Europe’s No. 3—and Rising Fast

In Europe, Škoda remains entrenched as the continent’s third best-selling car brand, behind only Volkswagen and Toyota. Deliveries reached 616,300 units, a strong 14% bump that comfortably outpaced the overall market. Germany continues to be Škoda’s largest market with 153,800 units (+9.9%), followed by the Czech Republic and the U.K., both posting near double-digit gains. Denmark and Spain saw even more dramatic spikes—up 59% and 22%, respectively—showing that Škoda’s appeal is spreading beyond its traditional strongholds.

Fleet sales are another bright spot: Škoda now ranks No. 2 among European fleet customers, confirming the brand’s foothold in the business and leasing segment—a crucial pillar for profitability and volume stability.

Electrification Gains Serious Traction

Perhaps the biggest story of 2025 for Škoda is the rapid acceleration of its EV transition. Electrified vehicles—battery-electric (BEV) and plug-in hybrid (PHEV) models—now account for 24.1% of total deliveries, more than doubling the share from 2024 (11.1%).

Leading the charge are the Elroq and Enyaq, both now fixtures in Europe’s EV top ten. The Elroq has been a breakout success, ranking third among all BEVs sold in Europe and surpassing 100,000 orders since launch.

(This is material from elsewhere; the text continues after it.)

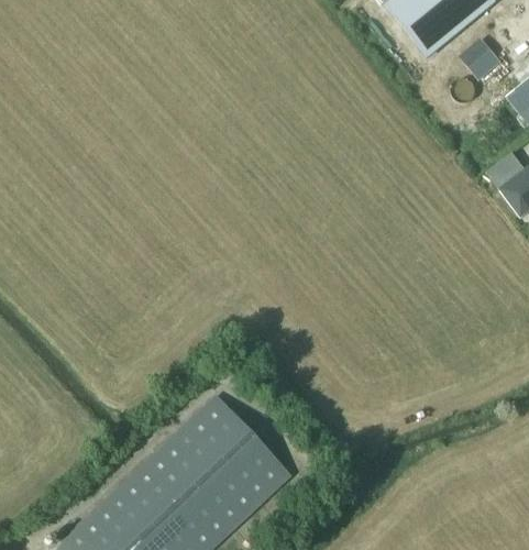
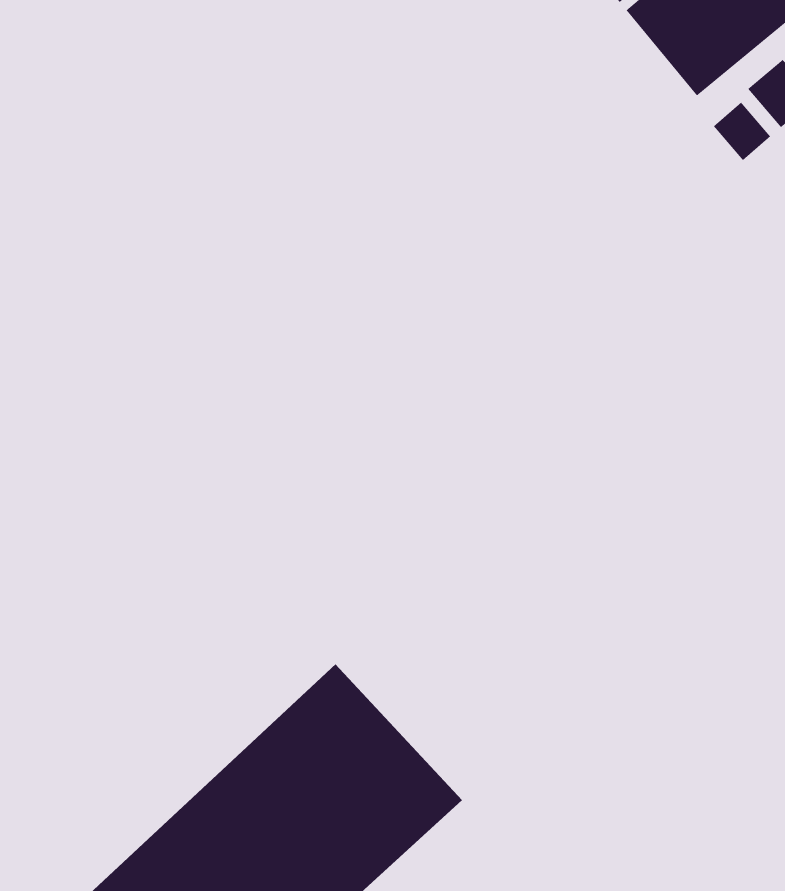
building: none -> [713,101,771,161]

The Enyaq isn’t far behind, holding sixth place overall and strengthening its status as one of the most well-rounded electric SUVs in its class.

Škoda delivered 118,600 BEVs globally through September, and in markets like Denmark, Austria, and Switzerland, the Elroq is even topping national charts. September also brought a new all-time monthly record: 17,400 EVs delivered—proof that the Czech brand’s electric strategy is catching on fast.

Global Expansion: India and Vietnam Take the Stage

While Europe remains its core, Škoda’s push into international markets is yielding serious results. Nowhere is that more evident than in India, where deliveries have more than doubled to 49,400 vehicles (+106%), marking a new all-time high. The Kushaq SUV, produced locally, continues to anchor that success, crossing the 100,000-unit milestone earlier this year.

In Vietnam, Škoda’s local assembly operations are gaining traction, with the Slavia sedan joining the Kushaq in production this fall. The Kodiaq even claimed the title of Family Car of the Year at Vietnam’s Better Choice Awards—small wins that signal big potential for the brand’s global ambitions.

Škoda’s footprint in Turkey (32,200 units, +7%) and Morocco (4,500 units, +43.8%) also continues to grow, showcasing a more balanced global portfolio than ever before.

Next Chapter: Epiq and Beyond

Looking ahead, Škoda’s EV story is set to expand further. The upcoming Epiq, previewed in concept form this September, will slot below the Enyaq as a compact urban SUV designed to democratize electric mobility. Priced similarly to the ICE-powered Kamiq, the Epiq will be Škoda’s entry point into full electrification when it launches in 2026.

The company is also preparing to unveil the production version of its Vision 7S concept—a large, all-electric seven-seater family SUV—and the Vision O estate, signaling that Škoda isn’t just adapting to the electric era; it’s shaping it.

The Takeaway: Quiet Confidence, Czech Precision

As Škoda celebrates its 130th anniversary, the numbers speak for themselves: solid profits, growing global presence, and electrification that’s outpacing much of the industry. CEO Klaus Zellmer sums it up succinctly:

“We are growing profitably, electrifying faster, and expanding globally. Holding firm as Europe’s No. 3 car brand while doubling deliveries in India shows the power of our team, our partners, and our customer’s trust.”

In a landscape filled with disruption and uncertainty, Škoda isn’t shouting the loudest—but it might just be executing the smartest. The brand’s evolution from practical to progressive continues, and the next generation of Czech-built EVs could well redefine what “simply clever” means in the electric age.